For a few years, I’ve been using micro-photography in a couple of ways. One way is as an investigative tool—photographing areas in Bangkok that regularly flood and which are getting worse due to climate change. Another is as part of political performances.
Trying to find the softest sand to bury my head in… was a performance that was live streamed to the US. It was both in response to US politics and my growing interest in science-related art. I was overwhelmed from all the terrible things that had already started happening. Even living in Dubai, I was calling my senators and congressional representatives regularly. I just wanted to bury my head and pretend that this wasn’t happening.

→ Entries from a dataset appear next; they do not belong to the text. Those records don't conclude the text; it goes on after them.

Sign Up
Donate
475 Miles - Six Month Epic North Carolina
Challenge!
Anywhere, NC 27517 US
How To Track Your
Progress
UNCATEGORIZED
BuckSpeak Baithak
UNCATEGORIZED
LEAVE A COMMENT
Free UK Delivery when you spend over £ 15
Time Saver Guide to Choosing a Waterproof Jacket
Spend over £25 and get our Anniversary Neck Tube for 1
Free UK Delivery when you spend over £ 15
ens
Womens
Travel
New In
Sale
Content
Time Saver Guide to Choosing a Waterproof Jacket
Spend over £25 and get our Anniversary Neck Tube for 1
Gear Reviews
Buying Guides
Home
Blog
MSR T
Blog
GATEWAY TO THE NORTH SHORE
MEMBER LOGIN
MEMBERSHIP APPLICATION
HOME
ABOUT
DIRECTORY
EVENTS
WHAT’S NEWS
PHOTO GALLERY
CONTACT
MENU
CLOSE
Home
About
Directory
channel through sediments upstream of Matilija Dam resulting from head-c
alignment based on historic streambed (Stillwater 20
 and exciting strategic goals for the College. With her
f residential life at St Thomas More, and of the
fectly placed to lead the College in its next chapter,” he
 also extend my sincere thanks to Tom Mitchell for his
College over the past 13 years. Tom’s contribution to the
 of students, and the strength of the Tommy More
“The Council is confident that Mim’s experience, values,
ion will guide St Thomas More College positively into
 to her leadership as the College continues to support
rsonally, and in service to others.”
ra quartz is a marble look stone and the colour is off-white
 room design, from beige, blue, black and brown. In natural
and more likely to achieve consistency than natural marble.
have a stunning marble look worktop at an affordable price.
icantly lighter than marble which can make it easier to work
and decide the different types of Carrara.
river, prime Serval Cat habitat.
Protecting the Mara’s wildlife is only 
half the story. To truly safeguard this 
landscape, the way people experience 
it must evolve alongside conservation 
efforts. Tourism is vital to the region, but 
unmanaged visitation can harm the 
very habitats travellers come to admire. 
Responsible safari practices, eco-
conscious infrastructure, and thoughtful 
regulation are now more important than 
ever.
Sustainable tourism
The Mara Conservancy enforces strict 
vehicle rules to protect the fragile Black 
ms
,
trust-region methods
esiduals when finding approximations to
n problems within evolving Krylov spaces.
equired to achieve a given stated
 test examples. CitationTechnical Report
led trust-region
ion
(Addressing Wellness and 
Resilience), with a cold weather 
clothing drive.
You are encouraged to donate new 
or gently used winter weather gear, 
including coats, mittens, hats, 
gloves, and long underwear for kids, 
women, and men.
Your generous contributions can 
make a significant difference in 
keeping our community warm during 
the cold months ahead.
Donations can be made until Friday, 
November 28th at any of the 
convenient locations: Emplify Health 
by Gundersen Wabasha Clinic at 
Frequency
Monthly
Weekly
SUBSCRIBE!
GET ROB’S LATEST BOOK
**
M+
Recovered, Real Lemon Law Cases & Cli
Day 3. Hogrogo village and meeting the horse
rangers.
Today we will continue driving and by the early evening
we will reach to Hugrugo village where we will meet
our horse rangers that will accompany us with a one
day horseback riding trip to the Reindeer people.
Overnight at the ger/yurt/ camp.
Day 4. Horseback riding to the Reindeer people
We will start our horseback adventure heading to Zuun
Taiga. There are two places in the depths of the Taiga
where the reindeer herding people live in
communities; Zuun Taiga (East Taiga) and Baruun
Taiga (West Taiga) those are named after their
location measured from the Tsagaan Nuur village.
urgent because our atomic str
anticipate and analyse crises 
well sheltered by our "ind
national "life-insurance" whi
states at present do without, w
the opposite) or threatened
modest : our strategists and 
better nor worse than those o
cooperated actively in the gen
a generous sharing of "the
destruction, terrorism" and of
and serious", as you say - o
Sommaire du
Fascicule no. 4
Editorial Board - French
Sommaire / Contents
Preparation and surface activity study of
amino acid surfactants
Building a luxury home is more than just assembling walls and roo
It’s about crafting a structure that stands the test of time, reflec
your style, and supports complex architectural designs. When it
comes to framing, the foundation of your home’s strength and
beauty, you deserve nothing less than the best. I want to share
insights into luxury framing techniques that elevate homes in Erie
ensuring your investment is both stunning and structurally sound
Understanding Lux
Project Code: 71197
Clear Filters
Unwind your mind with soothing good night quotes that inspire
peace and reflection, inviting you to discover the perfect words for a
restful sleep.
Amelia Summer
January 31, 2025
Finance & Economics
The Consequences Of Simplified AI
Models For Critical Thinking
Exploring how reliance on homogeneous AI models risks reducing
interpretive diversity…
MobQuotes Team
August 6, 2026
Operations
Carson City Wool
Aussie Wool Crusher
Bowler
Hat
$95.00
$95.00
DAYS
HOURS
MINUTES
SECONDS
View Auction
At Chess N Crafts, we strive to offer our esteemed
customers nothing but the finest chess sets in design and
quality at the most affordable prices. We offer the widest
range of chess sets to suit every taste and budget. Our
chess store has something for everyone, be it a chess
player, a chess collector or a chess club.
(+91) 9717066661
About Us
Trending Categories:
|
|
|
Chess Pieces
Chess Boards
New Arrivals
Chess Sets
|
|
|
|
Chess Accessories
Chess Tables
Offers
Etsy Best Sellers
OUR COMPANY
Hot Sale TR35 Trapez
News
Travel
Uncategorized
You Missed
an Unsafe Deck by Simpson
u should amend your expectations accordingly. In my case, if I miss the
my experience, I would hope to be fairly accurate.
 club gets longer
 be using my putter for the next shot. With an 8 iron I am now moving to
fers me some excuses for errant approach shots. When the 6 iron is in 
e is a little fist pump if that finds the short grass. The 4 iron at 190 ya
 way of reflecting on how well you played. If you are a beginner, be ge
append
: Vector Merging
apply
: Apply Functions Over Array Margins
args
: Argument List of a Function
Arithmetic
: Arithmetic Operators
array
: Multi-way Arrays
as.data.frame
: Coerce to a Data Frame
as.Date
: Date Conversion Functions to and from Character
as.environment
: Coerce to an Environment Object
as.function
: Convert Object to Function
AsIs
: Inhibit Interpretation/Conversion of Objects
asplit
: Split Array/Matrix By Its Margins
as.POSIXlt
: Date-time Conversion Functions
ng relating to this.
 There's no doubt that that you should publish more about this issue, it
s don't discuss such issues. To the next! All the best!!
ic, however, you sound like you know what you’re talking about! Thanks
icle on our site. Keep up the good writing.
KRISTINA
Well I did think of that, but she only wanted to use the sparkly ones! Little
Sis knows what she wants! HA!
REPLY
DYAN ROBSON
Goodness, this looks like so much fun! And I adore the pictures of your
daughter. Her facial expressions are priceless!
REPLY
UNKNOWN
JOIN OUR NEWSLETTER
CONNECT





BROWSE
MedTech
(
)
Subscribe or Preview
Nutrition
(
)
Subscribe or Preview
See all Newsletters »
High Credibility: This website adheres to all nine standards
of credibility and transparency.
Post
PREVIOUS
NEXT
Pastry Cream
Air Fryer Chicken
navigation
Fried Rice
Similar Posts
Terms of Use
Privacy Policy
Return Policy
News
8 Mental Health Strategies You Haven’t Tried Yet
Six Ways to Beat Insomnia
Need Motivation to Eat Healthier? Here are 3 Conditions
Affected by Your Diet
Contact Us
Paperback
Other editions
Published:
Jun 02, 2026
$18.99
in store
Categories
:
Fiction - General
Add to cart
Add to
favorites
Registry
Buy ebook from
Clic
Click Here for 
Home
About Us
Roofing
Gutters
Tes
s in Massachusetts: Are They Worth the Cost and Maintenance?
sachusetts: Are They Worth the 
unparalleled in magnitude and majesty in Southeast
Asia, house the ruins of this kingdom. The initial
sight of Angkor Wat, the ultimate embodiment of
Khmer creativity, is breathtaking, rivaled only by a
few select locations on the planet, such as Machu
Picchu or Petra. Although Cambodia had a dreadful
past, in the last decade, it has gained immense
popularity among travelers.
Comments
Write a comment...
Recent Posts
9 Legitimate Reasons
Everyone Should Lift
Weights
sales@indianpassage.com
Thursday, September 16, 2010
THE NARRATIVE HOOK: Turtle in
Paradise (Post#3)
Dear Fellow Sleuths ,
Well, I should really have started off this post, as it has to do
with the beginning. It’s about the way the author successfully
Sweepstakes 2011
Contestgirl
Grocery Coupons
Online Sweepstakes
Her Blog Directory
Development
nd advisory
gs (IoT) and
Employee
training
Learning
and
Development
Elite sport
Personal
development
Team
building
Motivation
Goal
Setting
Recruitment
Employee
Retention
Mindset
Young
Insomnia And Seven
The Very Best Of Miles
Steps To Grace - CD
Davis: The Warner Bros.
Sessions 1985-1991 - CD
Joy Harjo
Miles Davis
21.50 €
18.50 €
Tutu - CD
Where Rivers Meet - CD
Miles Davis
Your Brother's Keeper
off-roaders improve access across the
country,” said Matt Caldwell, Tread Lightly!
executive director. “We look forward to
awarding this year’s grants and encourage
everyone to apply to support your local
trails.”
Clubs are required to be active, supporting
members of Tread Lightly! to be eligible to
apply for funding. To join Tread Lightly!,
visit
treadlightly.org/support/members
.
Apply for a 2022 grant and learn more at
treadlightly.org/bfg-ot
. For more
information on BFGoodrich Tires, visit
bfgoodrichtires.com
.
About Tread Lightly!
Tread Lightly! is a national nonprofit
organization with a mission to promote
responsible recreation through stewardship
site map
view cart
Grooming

As for the method of my performance, I used a microscope with a camera attached. This and the webcam video were live-streamed to the Inverse Performance Art Festival in Arkansas. During the performance, which was right after sunrise in Dubai and nighttime in Arkansas, I collected sand from various locations with cellophane tape and put them under the microscope to find the softest sand. When not finding the softest sand, I used a rotary tool (Dremel) to create my own sand from rocks. All these specimens were logged and placed in a research notebook.
I never found the softest sand, I didn’t bury my head, I kept calling my representative (who I’m proud to say is a Muslim-American), I kept hoping that the national (and international) nightmare is over before too much damage is done.
For the piece, Trying to find the cleanest water to wash my hands of all this…, I went around the town of Olafsfjordur, Iceland where I was in residence at Listhus in summer of 2018. I collected water and put it under a microscope and shot photos and videos. The water was never clean enough so I kept calling those representatives and senators.